House, originating as a hall house of c1475; alterations and extensions in the late C16 and early C17; converted to two cottages early C19 but since re-unified.
Reason for Listing
1, Coppard's Bridge is designated at Grade II* for the following principal reasons:
* Architectural interest: a late C15 timber framed open hall house of good scantling, ceiled over in the late C16 to early C17, chimneystacks inserted and extended to provide a high status house with three open fireplaces on the ground floor and two heated chambers above;
* Interior features: late C15 dais beam with rare survival of a plank screen, three arched door heads and two solid tread staircases. Late C16 and early C17 moulded ceiling, blocked ovolo-moulded window and open fireplaces, some with timber kerbs;
* Plan form: the successive plan forms over more than five hundred years are still readable internally and externally, altogether contributing to a rich understanding of the building's history and significance.
A late C15 open hall house. Dendrochronological dating has provided a likely felling date of 1461-1493. The open hall was partially floored circa 1575, the remaining bay floored and further extended by a bay and outshut to the north and an aisle to the east between 1596 and 1628. It was re-fronted and re-roofed circa 1740 (the property was owned by the Ades estate from the late 1700s) and subdivided into two cottages probably in the early C19. It is shown divided into two on the 1880 and subsequent editions of the 25 inch Ordnance Survey map. It remained in separate ownerships until 2008 and was then restored in the late C20-early 21. The late C20 rear extension is not of special interest.
MATERIALS: timber-framing of good scantling, re-fronted in red brick on the ground floor and tile-hung above. Hipped tiled roof with three brick chimneystacks.
PLAN: originally of four bays, comprising a central two bay open hall jettied on the south-west end, with a parlour to the south-west and chamber above, and a pair of service rooms to the north-east and a chamber above. The open hall was ceiled over c1600, a chimney inserted into it and the service bay was adapted to serve as a kitchen with a rear-aisle and a new fifth bay. An end lean-to outshut, probably a wash-house or a brewhouse, with a further chimneystack, was also added at this time. Some adaptations were made in the early C19 when the house was divided into two cottages.

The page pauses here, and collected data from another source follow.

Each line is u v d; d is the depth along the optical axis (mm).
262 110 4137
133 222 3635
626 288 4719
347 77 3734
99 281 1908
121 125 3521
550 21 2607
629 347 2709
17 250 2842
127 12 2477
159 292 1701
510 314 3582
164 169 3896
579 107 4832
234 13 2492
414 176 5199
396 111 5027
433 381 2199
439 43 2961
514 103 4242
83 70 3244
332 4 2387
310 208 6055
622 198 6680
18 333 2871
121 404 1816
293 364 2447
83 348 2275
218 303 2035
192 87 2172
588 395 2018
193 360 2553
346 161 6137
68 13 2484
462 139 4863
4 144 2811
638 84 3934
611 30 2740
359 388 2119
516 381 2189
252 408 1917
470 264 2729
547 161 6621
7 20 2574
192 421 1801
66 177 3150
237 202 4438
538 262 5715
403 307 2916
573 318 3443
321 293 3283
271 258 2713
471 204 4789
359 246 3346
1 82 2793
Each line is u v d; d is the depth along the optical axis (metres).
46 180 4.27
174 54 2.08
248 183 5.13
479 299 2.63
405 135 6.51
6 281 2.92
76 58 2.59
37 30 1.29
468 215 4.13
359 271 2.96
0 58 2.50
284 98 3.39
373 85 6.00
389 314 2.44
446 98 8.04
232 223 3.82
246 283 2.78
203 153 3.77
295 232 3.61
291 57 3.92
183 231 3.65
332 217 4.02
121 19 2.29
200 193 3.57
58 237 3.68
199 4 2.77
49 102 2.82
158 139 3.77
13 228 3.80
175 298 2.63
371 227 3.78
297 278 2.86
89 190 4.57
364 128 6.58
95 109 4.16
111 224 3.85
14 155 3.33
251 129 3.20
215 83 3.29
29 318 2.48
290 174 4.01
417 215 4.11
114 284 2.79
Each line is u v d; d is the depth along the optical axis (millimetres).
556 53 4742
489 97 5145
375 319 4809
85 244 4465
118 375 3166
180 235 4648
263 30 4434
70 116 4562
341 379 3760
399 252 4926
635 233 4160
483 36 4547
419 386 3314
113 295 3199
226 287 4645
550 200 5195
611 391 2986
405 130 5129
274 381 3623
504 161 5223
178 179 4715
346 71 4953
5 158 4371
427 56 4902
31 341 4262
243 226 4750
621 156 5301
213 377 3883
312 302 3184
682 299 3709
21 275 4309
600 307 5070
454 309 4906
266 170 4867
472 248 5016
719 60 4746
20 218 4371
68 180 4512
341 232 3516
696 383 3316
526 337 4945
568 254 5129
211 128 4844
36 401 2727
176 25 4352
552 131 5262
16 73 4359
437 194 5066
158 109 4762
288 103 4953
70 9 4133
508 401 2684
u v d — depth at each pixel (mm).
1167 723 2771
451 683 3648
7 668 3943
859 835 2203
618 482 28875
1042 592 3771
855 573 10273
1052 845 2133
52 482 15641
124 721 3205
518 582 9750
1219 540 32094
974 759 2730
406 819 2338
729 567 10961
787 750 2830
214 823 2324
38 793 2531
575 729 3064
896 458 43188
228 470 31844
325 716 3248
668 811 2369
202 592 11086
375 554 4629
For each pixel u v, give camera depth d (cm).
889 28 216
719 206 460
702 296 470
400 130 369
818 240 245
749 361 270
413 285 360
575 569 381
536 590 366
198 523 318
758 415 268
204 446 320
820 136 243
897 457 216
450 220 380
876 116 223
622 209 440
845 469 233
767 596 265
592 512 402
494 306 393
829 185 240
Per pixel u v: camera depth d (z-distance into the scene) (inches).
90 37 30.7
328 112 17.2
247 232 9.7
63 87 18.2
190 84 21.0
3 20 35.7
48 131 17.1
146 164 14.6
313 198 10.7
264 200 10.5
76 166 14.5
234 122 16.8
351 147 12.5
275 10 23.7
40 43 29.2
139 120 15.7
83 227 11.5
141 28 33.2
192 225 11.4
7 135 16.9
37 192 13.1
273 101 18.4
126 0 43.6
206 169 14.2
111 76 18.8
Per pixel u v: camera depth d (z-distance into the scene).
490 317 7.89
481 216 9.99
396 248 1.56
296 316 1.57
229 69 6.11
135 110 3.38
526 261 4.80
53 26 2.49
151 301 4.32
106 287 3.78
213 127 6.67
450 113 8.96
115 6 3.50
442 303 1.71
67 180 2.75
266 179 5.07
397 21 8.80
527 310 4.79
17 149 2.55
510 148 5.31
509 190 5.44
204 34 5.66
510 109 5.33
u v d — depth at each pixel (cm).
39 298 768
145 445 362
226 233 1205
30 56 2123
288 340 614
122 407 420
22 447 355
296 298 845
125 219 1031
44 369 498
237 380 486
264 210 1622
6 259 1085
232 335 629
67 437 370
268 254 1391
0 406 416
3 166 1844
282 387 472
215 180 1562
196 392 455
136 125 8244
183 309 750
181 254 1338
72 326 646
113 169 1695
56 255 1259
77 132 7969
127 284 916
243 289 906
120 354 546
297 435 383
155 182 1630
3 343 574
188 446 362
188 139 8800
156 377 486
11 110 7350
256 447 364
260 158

EXTERIOR: the north-west or entrance front has a red brick ground floor, is tile-hung above and has five irregularly-spaced multi-pane metal casement windows. There are two central cambered headed doorcases with plank doors. The roof to the north-west end slopes to ground floor level, over red brick with a triangular brick buttress. The south-east side has exposed timber-framing with plaster infill. There is one gabled dormer, a triple window to the outshut and a central C20 extension (which is not of special interest.) The south-west end is of red brick with a tile-hung first floor.
INTERIOR: the southwestern ground floor room (the original parlour) has large square ceiling joists and two C18 plank doors. The adjoining room to the north (originally the open hall) has a late C15 moulded and crenellated dais beam and an almost complete plank screen, wide four-centred arched doorway and evidence for a dais bench and spere truss. The inserted ceiling has a roll-moulded spine beam, chamfered floor joists with lamb's tongue stops and an open fireplace with bread oven. There are two plank doors and a tiled floor. To the north (the original service end and circa 1600 extension) is the cross passage with two arched heads to the original service rooms and two further rooms with open fireplaces. The first floor has an exposed timber frame of good scantling, including partition walls and ceiling beams, and old floor boards. Two bedrooms have circa 1600 fireplace bressumers and retain brick hearths edged with a timber kerb. One of the two arch braces of the hall truss remains in situ. There is a good quality blocked wooden ovolo-moulded mullioned casement in the north-west wall of the kitchen chamber and sockets for mullioned windows survive on the ground floor. Further plank doors survive. The stairs to the two attics, over the hall chamber and the service chamber, consist of straight flights of solid triangular-section treads on sloping carriages, perhaps reused from the medieval stairs. The roof structure was rebuilt circa 1740 as a shallower butt purlin roof, but some medieval rafters survive within the southern hip and tie beam mortices are evidence for crownposts.